Avec la victoire du RN aux européennes, Marine Le Pen a renforcé son statut de première opposante.
Avec la victoire du RN aux européennes, Marine Le Pen a renforcé son statut de première opposante. © AFP / Aris Oikonomou

De salle des fêtes en salle des fêtes, pendant sa longue campagne, Marine Le Pen promettait "le grand soir". "Si la liste Macron est battue, ce ne sera pas seulement une satisfaction dans une soirée électorale (…) mais ce résultat l’obligera à entendre. Et parce que l’avertissement sera démocratique et sans ambiguïté, il l’obligera à changer de politique", assurait-elle à Hénin-Beaumont, le 24 mai dernier.

Marine Le Pen avait vite perçu que le vote anti-Macron serait le moteur de cette campagne, notamment vis-à-vis des "gilets jaunes". Au soir de sa victoire, elle réclamait - sans trop y croire - la dissolution de l’Assemblée nationale. "Ce serait le minimum", estimait-elle. 

Macron n’a pas bougé

Au lendemain des européennes, Emmanuel Macron n’a concédé au RN qu’une seule chose : l’organisation chaque année d’un débat sur l’immigration au Parlement. Pour le reste, le Premier ministre, Edouard Philippe, a été conforté par le score catastrophique de la droite. Et il a présenté trois semaines plus tard, comme prévu, la réforme de l’assurance chômage, qui précède celle des retraites. 

L’exécutif a même eu l’air d’accélérer la cadence au sujet des accords de libre-échange. Le traité qui lie l’UE et le Canada, le CETA, devrait être ratifié cette semaine par l’Assemblée. Quant au traité commercial entre l’UE et les pays du Mercosur (Brésil, Argentine, Paraguay, Uruguay), il vient de faire l’objet d’un accord de principe.

Rien n’a changé à Strasbourg

Si officiellement Marine Le Pen ne promettait plus la sortie de la France de l’Union européenne, c’est parce qu’elle était persuadée qu’avec ses alliés, ils pourraient ensemble, de l’intérieur, construire "l’Europe des nations". En réalité, la présidente du RN savait bien que ce projet était quasiment hors de portée, puisque le Parlement européen n’a pas le droit d’initiative, et qu'il est impossible d’y détenir, seul, une majorité. 

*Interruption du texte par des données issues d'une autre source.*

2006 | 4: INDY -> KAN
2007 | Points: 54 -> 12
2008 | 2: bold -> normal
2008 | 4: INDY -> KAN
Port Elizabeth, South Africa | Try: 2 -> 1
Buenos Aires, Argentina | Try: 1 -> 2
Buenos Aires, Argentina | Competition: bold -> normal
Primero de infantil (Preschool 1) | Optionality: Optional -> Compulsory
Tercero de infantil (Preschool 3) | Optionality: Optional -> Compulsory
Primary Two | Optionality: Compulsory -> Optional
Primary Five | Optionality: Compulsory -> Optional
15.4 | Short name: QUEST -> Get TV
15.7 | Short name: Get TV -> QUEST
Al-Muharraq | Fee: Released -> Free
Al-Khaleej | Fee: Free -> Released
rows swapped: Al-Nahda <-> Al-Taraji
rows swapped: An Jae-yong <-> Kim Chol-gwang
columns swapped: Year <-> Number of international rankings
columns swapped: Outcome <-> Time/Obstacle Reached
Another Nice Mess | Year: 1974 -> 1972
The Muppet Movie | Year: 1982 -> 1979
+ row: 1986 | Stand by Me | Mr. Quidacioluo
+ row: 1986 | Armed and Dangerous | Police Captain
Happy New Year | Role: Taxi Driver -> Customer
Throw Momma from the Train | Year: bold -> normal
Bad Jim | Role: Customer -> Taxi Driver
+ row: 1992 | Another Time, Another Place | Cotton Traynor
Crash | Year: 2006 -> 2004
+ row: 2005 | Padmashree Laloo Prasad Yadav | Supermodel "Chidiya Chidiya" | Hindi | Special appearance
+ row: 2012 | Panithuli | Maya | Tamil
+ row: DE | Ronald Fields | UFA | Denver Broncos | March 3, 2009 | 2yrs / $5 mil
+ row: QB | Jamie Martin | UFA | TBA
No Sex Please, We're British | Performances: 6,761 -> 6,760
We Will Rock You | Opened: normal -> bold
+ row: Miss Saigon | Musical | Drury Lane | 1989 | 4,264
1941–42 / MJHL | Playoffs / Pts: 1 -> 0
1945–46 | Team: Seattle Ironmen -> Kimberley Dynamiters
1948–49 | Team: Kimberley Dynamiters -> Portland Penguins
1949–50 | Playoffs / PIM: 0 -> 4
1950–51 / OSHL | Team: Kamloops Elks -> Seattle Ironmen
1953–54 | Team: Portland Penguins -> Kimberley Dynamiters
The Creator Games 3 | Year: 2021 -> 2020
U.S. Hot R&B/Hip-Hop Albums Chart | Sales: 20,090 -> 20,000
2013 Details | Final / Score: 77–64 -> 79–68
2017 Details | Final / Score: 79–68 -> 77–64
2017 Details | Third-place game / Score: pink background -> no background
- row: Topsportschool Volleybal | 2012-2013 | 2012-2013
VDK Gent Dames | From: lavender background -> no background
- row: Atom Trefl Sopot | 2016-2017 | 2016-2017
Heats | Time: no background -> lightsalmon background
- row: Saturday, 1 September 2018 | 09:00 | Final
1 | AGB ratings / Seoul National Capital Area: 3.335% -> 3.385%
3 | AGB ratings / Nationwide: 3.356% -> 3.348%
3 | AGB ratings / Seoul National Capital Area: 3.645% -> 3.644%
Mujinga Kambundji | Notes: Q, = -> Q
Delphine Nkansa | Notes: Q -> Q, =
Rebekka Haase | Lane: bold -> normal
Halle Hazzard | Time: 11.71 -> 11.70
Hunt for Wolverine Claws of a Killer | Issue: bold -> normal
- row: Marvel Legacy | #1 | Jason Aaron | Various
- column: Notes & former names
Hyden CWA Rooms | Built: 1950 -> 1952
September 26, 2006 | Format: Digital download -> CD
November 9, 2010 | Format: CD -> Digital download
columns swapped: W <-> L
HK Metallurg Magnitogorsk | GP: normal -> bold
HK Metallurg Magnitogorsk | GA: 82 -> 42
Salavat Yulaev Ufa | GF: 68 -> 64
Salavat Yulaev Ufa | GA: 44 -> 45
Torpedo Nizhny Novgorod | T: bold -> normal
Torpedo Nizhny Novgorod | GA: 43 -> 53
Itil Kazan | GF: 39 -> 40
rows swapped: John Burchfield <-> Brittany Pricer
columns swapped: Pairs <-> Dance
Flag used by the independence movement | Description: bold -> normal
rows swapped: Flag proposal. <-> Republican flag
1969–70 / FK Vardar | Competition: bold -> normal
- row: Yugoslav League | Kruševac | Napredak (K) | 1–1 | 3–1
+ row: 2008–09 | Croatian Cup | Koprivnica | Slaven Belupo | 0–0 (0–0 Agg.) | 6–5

Le RN espérait tout de même quelques postes à responsabilité au sein de l’institution, notamment les présidences des commissions agriculture et affaires juridiques. Finalement, les élus de droite (PPE), les socialistes et les libéraux se sont entendus pour leur bloquer la route. Ils n’ont donc aucun levier à Bruxelles et Strasbourg.

Avant le Brexit, pour l’instant, le RN et ses alliés forment le cinquième groupe du Parlement, avec 73 élus (sur 751). Ils n’arriveront au mieux qu’à ralentir certains projets, sans jamais pouvoir les bloquer. Et, au final, cet hémicycle leur servira surtout de tribune et d’observatoire, comme nous vous l’avions révélé la semaine dernière.

Malgré tout, une victoire

Sur le papier, Marine Le Pen semble donc ne rien avoir gagné. Aucune inflexion en France. Aucun poste à Strasbourg. Son socle électoral ne s’est pas élargi, il s’est simplement consolidé. Mais il faut regarder un peu plus loin. Cette victoire a offert à Marine Le Pen le rebond qu’elle attendait depuis son échec de 2017. Elle paraît déjà installer le match de la prochaine présidentielle. 

La députée du Pas-de-Calais a renforcé son statut de première opposante, alors que Laurent Wauquiez a jeté l’éponge, et que Jean-Luc Mélenchon est très affaibli. Elle a profité de cette élection pour abandonner l'idée d'un Frexit, et construire un discours européen plus apaisant. "C’était l’un de nos points faibles en 2017", avoue l'un de ses conseillers. 

La présidente du RN a donc obtenu ce qu’elle était venue chercher dans cette élection : une démonstration de force, une revanche personnelle et un renforcement du clivage "nationaux contre mondialistes". Restent trois cailloux dans sa chaussure : sa nièce, Marion Maréchal, qui l’agace de plus en plus, le feuilleton judiciaire qui continue, et les habituelles difficultés financières.